Paper Summary: Direct Preference Optimization: Your Language Model is Secretly a Reward Model
Last updated:Please note This post is mainly intended for my personal use. It is not peer-reviewed work and should not be taken as such.

WHAT
An approach to align pre-trained LMs to human preferences without using Reinforcement Learning (RL).
WHY
Because RL-based instruction-tuning methods (such as RLHF) are costly and difficult to implement.
HOW
The authors figured out a way to represent the objective function from RLHF as a loss function that can be directly optimized using algorithms such as SGD.
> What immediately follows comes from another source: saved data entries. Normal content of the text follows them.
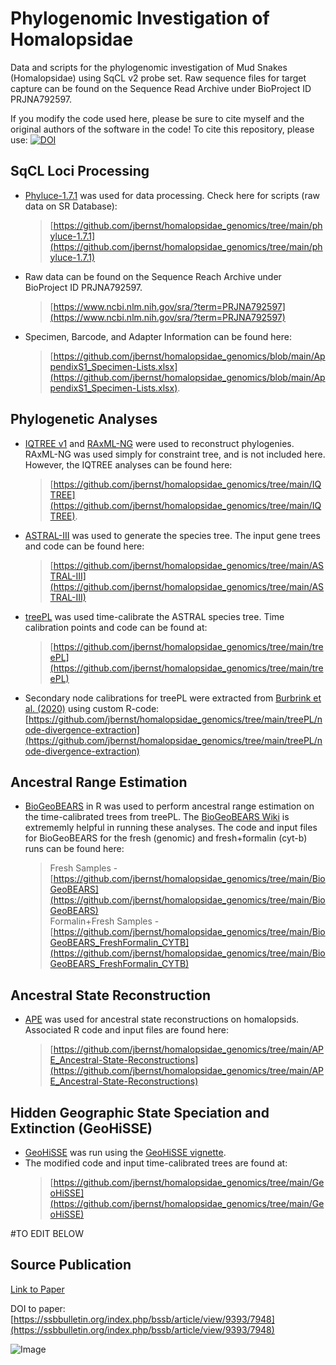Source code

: # Phylogenomic Investigation of Homalopsidae
Data and scripts for the phylogenomic investigation of Mud Snakes (Homalopsidae) using SqCL v2 probe set. 
Raw sequence files for target capture can be found on the Sequence Read Archive under BioProject ID PRJNA792597.

If you modify the code used here, please be sure to cite myself and the original authors of the software in the code!
To cite this repository, please use: [![DOI](https://zenodo.org/badge/644001397.svg)](https://zenodo.org/badge/latestdoi/644001397)


## SqCL Loci Processing
* [Phyluce-1.7.1](https://phyluce.readthedocs.io/en/latest/installation.html) was used for data processing. Check here for scripts (raw data on SR Database):  
  >[https://github.com/jbernst/homalopsidae_genomics/tree/main/phyluce-1.7.1](https://github.com/jbernst/homalopsidae_genomics/tree/main/phyluce-1.7.1)
* Raw data can be found on the Sequence Reach Archive under BioProject ID PRJNA792597.
  >[https://www.ncbi.nlm.nih.gov/sra/?term=PRJNA792597](https://www.ncbi.nlm.nih.gov/sra/?term=PRJNA792597)
* Specimen, Barcode, and Adapter Information can be found here:
  >[https://github.com/jbernst/homalopsidae_genomics/blob/main/AppendixS1_Specimen-Lists.xlsx](https://github.com/jbernst/homalopsidae_genomics/blob/main/AppendixS1_Specimen-Lists.xlsx). 

## Phylogenetic Analyses
* [IQTREE v1](http://www.iqtree.org/) and [RAxML-NG](https://github.com/amkozlov/raxml-ng) were used to reconstruct phylogenies. RAxML-NG was used simply for constraint tree, and is not included here. However, the
  IQTREE analyses can be found here: 
  >[https://github.com/jbernst/homalopsidae_genomics/tree/main/IQTREE](https://github.com/jbernst/homalopsidae_genomics/tree/main/IQTREE).  
* [ASTRAL-III](https://github.com/smirarab/ASTRAL) was used to generate the species tree. The input gene trees and code can be found here:  
  >[https://github.com/jbernst/homalopsidae_genomics/tree/main/ASTRAL-III](https://github.com/jbernst/homalopsidae_genomics/tree/main/ASTRAL-III)
* [treePL](https://github.com/blackrim/treePL) was used time-calibrate the ASTRAL species tree. Time calibration points and code can be found at:
  >[https://github.com/jbernst/homalopsidae_genomics/tree/main/treePL](https://github.com/jbernst/homalopsidae_genomics/tree/main/treePL)  
* Secondary node calibrations for treePL were extracted from [Burbrink et al. (2020)](https://doi.org/10.1093/sysbio/syz062) using custom R-code: 
   [https://github.com/jbernst/homalopsidae_genomics/tree/main/treePL/node-divergence-extraction](https://github.com/jbernst/homalopsidae_genomics/tree/main/treePL/node-divergence-extraction)

## Ancestral Range Estimation
* [BioGeoBEARS](https://github.com/nmatzke/BioGeoBEARS) in R was used to perform ancestral range estimation on the time-calibrated trees from treePL. The [BioGeoBEARS Wiki](http://phylo.wikidot.com/biogeobears)
  is extrememly helpful in running these analyses. The code and input files for BioGeoBEARS for the fresh (genomic) and fresh+formalin (cyt-b) runs can be found here:
  >Fresh Samples - [https://github.com/jbernst/homalopsidae_genomics/tree/main/BioGeoBEARS](https://github.com/jbernst/homalopsidae_genomics/tree/main/BioGeoBEARS)  
  >Formalin+Fresh Samples - [https://github.com/jbernst/homalopsidae_genomics/tree/main/BioGeoBEARS_FreshFormalin_CYTB](https://github.com/jbernst/homalopsidae_genomics/tree/main/BioGeoBEARS_FreshFormalin_CYTB)

## Ancestral State Reconstruction
* [APE](https://cran.r-project.org/web/packages/ape/index.html) was used for ancestral state reconstructions on homalopsids. Associated R code and input files are found here:
  >[https://github.com/jbernst/homalopsidae_genomics/tree/main/APE_Ancestral-State-Reconstructions](https://github.com/jbernst/homalopsidae_genomics/tree/main/APE_Ancestral-State-Reconstructions) 

## Hidden Geographic State Speciation and Extinction (GeoHiSSE)
* [GeoHiSSE](https://doi.org/10.1093/sysbio/syw022) was run using the [GeoHiSSE vignette](https://cran.r-project.org/web/packages/hisse/vignettes/GeoHiSSE-vignette.pdf). 
* The modified code and input time-calibrated trees are found at:
  >[https://github.com/jbernst/homalopsidae_genomics/tree/main/GeoHiSSE](https://github.com/jbernst/homalopsidae_genomics/tree/main/GeoHiSSE)

#TO EDIT BELOW

## Source Publication

[Link to Paper]()

DOI to paper: [https://ssbbulletin.org/index.php/bssb/article/view/9393/7948](https://ssbbulletin.org/index.php/bssb/article/view/9393/7948)

![Image](https://live.staticflickr.com/65535/53121066876_e0cb8194fd_h.jpg)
The algorithm uses the same style of training data as what's used to train a reward model in RLHF (pairwise preference data). The objective function includes both types of pairs to calculate the loss.
CLAIMS/QUOTES
Better than PPO in an objective evaluation: better results than PPO (the RL algorithm used by RHLF) as measured by reward and KL-divergence from the original text distribution.
Better than PPO in a subjective evaluation: Also better results than RLHF-PPO but the comparison setup is very nontraditional and based upon proxies. Authors use GPT-4 to provide ground truth for experiments, sentiment classifiers to filter generated text wrt sentiment, etc.
More stable than PPO: Learning with DPO is more stable (smaller variance) than RLHF-PPO.
DPO converges quickly: "... DPO converges to its best performance relatively quickly."
Optimizing policies, not rewards: "...our key insight is to leverage an analytical mapping from reward functions to optimal policies, which enables us to transform a loss function over reward functions into a loss function over policies."
NOTES
LLM as a Judge: GPT-4 (zero-shot) was used to evaluate DPO against other types of fine-tuning. Crazy.
After SFT: DPO was applied on an LLM that had been previously fine-tuned with regular SFT.